The pathogens in untreated wastewater can cause everything from minor skin rashes to serious gastrointestinal illnesses like Giardia and norovirus. But it happens, and often by accident. Many boaters know better, but lack proper equipment or information on how to pump out safely.
Aaron Barnett is a boating outreach specialist for Washington Sea Grant. For the past few years, his job has included kayaking around shallow waters in the state, handing out small plastic adapters.

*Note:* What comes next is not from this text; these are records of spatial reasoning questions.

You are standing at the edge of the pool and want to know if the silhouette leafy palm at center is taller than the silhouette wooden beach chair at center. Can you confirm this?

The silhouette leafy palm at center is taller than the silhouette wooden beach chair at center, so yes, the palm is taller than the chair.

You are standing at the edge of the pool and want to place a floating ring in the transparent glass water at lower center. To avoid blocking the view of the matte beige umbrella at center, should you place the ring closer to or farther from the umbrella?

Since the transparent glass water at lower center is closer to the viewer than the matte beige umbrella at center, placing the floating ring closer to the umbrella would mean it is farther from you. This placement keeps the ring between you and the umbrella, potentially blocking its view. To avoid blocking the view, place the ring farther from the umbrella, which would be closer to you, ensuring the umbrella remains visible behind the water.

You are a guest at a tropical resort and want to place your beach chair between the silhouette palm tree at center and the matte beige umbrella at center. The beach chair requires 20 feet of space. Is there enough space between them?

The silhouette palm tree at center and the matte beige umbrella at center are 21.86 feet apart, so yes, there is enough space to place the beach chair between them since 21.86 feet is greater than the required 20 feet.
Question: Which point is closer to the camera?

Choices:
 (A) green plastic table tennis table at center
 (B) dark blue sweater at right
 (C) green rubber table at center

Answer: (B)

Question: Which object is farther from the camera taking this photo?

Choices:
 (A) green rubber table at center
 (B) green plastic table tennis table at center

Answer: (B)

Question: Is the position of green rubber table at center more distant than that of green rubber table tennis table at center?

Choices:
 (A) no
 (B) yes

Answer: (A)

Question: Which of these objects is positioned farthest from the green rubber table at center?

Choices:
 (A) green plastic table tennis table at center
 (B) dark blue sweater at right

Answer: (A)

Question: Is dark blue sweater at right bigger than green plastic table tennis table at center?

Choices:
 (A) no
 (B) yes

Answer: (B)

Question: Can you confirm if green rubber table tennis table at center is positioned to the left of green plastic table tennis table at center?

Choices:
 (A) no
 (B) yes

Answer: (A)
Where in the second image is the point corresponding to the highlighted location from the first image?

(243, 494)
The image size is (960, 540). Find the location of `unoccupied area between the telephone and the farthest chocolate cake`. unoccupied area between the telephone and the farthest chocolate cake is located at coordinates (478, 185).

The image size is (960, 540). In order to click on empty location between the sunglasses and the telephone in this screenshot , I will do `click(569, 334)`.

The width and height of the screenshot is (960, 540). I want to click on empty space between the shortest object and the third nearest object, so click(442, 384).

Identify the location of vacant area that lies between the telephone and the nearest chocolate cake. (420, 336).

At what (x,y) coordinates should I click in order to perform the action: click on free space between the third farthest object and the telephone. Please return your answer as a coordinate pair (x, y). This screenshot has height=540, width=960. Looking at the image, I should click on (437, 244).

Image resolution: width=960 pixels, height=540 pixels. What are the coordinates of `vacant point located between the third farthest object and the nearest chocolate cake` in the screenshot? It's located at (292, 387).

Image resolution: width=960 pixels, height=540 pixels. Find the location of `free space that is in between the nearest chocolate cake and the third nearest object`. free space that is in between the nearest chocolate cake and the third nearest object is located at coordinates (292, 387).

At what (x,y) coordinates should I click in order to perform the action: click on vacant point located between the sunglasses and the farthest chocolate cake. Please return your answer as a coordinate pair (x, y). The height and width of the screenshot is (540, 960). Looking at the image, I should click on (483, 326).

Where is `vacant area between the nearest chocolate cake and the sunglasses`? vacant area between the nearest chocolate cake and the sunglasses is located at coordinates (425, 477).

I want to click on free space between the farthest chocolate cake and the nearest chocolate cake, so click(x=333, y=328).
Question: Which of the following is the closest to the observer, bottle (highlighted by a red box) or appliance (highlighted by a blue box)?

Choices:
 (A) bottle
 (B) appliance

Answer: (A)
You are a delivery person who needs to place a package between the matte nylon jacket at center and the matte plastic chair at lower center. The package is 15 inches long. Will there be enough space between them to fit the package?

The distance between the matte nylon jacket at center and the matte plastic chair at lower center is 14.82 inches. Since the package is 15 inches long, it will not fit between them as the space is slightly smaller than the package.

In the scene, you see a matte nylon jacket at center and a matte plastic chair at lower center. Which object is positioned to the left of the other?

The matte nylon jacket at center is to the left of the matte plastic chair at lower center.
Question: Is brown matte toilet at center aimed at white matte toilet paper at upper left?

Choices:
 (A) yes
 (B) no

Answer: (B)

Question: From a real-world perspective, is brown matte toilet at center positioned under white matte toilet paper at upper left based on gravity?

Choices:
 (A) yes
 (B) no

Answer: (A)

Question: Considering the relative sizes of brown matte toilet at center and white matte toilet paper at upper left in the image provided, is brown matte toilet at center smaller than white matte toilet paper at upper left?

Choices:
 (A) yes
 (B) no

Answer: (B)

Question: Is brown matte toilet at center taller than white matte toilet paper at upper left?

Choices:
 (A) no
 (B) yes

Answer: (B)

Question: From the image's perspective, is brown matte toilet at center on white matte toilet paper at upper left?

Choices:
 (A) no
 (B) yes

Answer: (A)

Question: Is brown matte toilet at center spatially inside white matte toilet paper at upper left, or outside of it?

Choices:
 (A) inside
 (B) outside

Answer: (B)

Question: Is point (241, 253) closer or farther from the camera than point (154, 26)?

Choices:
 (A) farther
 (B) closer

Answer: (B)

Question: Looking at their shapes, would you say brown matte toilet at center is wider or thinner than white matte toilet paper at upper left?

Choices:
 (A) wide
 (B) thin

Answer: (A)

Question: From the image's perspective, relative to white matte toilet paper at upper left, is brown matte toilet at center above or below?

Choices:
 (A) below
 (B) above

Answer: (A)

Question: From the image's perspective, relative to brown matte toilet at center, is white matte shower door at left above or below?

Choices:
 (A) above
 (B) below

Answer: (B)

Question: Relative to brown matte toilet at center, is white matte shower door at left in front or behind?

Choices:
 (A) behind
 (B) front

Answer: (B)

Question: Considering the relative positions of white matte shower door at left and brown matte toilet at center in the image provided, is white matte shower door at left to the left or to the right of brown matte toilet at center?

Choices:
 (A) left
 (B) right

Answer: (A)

“And what it is is the alternative to this rubber tip,” Barnett said, holding up the end of a black rubber hose. He says the new adapter, which is slightly different in design and screws in securely, can prevent lots of accidental sewage spills.
Barnett says the older, soft rubber tips that are widespread in Washington often come loose under pressure, creating a messy scene.
“Because pump out equipment is a lot better than it used to be — faster, more powerful, it’ll knock the nozzle out, and they’ll get the famous, dreaded brown shower,” he said.
To prevent a shower of raw sewage, Barnett has boxes full of bright-orange waterproof kits with the adapter and a pair of rubber gloves inside. He gives them away for free, along with information on more than 150 locations where boaters can safely pump out the waste that comes from their toilets and showers.
The Pumpout Washington program is tracked by the Puget Sound Partnership, which is working to restore the health of local waterways and protect industries that depend on it, such as shellfish farms. Money for the program comes from the state Department of Fish and Wildlife and the federal Clean Vessel Act.
Washington Sea Grant estimates that there are about 20,000 small craft in the state that could use the adapters, and the group thinks it has reached about a quarter of them so far.
There’s also a new mobile marine pump out service working in Lake Washington and Portage Bay where infrastructure is still lacking.
Boaters who register can get a visit from a boat that hooks up and safely removes black wastewater, free of charge.